Ruzhdi Ruzhdi

Personal information
- Native name: Ружди Ружди
- Born: 14 April 1991 (age 35) Glodzhevo, Bulgaria

Sport
- Country: Bulgaria
- Sport: Athletics
- Disability class: F55
- Events: javelin; shot put; discus;

Achievements and titles
- Paralympic finals: 2012 London 2016 Rio de Janeiro 2020 Tokyo 2024 Paris

Medal record
Men's athletics
Representing Bulgaria
Paralympic Games
| Gold medal – first place | 2016 Rio de Janeiro | Shot put F55 |
| Gold medal – first place | 2024 Paris | Shot put F55 |
| Silver medal – second place | 2020 Tokyo | Shot put F55 |
World Championships
| Gold medal – first place | 2015 Doha | Shot put F55 |
| Gold medal – first place | 2017 London | Shot put F55 |
| Gold medal – first place | 2019 Dubai | Shot put F55 |
| Gold medal – first place | 2023 Paris | Shot put F55 |
| Gold medal – first place | 2024 Kobe | Shot put F55 |
| Gold medal – first place | 2025 New Delhi | Shot put F55 |
European Championships
| Gold medal – first place | 2014 Swansea | Shot put F53/54/55 |
| Gold medal – first place | 2016 Grosseto | Shot put F55 |
| Gold medal – first place | 2016 Grosseto | Discus F56 |

= Ruzhdi Ruzhdi =

Bulgarian Paralympic athlete (born 1991)

Ruzhdi Ruzhdi (Ружди Ружди; born 14 April 1991) is a Bulgarian Paralympian track and field athlete, competing in throwing events: javelin throw, shot put, and discus throw. He is a two-time Olympic Champion and six-time World Champion, and world record holder in Shot Put F55.

==Personal history==
Ruzhdi was born on 14 April 1991 in the small northeastern town of Glodzhevo, Bulgaria. When he was 17, he survived a car crash, but was left paralysed from the waist down.

==Athletics career==
During balneotherapy rehabilitation in Pavel Banya, he met Daniela Todorova and her brother and trainer Radoslav Todorov, who recognised his sports talent.

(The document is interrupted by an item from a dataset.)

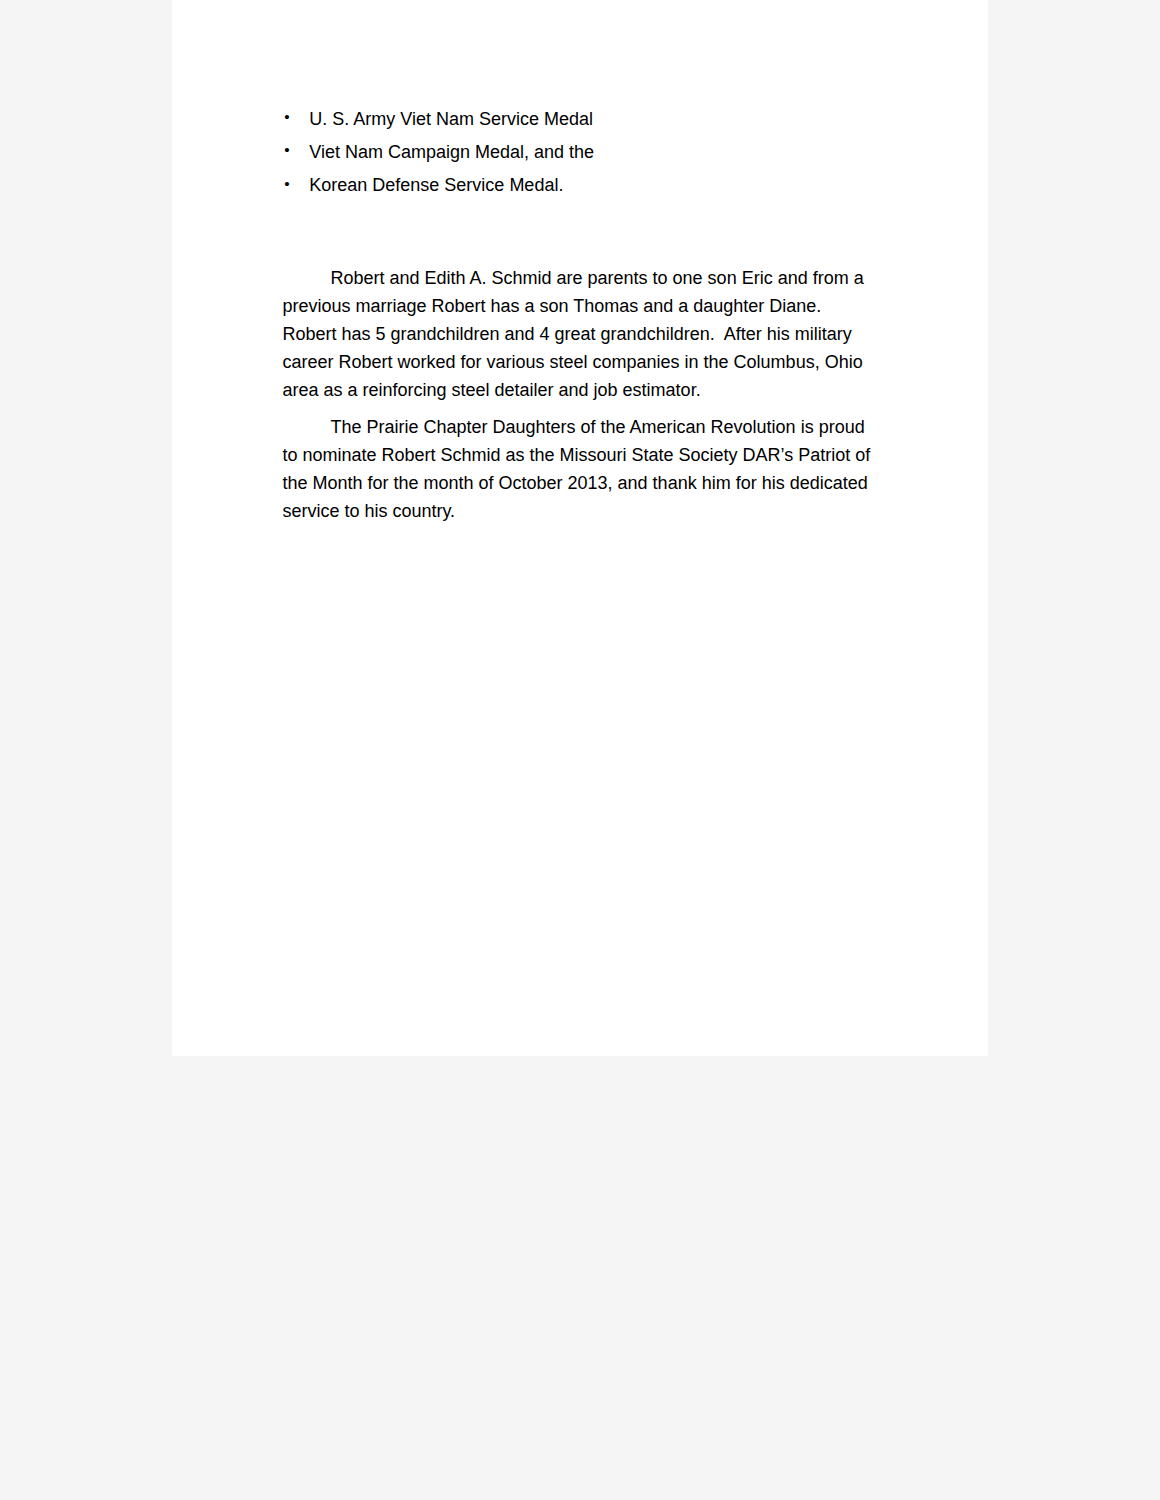U. S. Army Viet Nam Service Medal
Viet Nam Campaign Medal, and the
Korean Defense Service Medal.
Robert and Edith A. Schmid are parents to one son Eric and from a previous marriage Robert has a son Thomas and a daughter Diane. Robert has 5 grandchildren and 4 great grandchildren. After his military career Robert worked for various steel companies in the Columbus, Ohio area as a reinforcing steel detailer and job estimator.
The Prairie Chapter Daughters of the American Revolution is proud to nominate Robert Schmid as the Missouri State Society DAR’s Patriot of the Month for the month of October 2013, and thank him for his dedicated service to his country.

Ruzhdi first represented Bulgaria on the world stage in London during the 2012 Summer Paralympics. He entered the shot put, javelin and discus throw, but did not medal in any of his events. The following year he travelled to Lyon to compete at the 2015 IPC Athletics World Championships. He entered the same three throwing events as in Beijing and again failed to reach the podium. Ruzhdi first major international success came at the 2014 IPC Athletics European Championships where he won the shot put in the F53/54/55 category with a throw of 11.48 metres.

In October 2015, Ruzhdi won the golden medal in shot put, category F55, at the 2015 IPC Athletics World Championships. His result was 11.81 m, which was a new championship record.

In June 2016, at the IPC Athletics European Championships in Grosseto, Italy, Ruzhdi won golden medal in the discus throwing discipline, category F56, with the result of 39.33 m, which was 9 cm short of the world record that belonged to another Bulgarian Paralympic athlete Mustafa Yuseinov, who won the bronze in the same event with result of 37.24 m. At the same championship, Ruzhdi won his third European golden medal with his result in shot put, 12.04 m, which improved the previous world record held by Martin Němec (11.85 m).

At the Paralympic games in Rio in 2016, Ruzhdi won the golden medal in shot put, category F55, improving his world record from Grosseto to 12.33 m. Ruzhdi achieved this result with his first throw, and in three other attempts his results were better than the previous world record, namely: 12.22 m, 12.19 m, and 12.12 m. In the discus throwing event, Ruzhdi ranked sixth with best result of 38.04 m.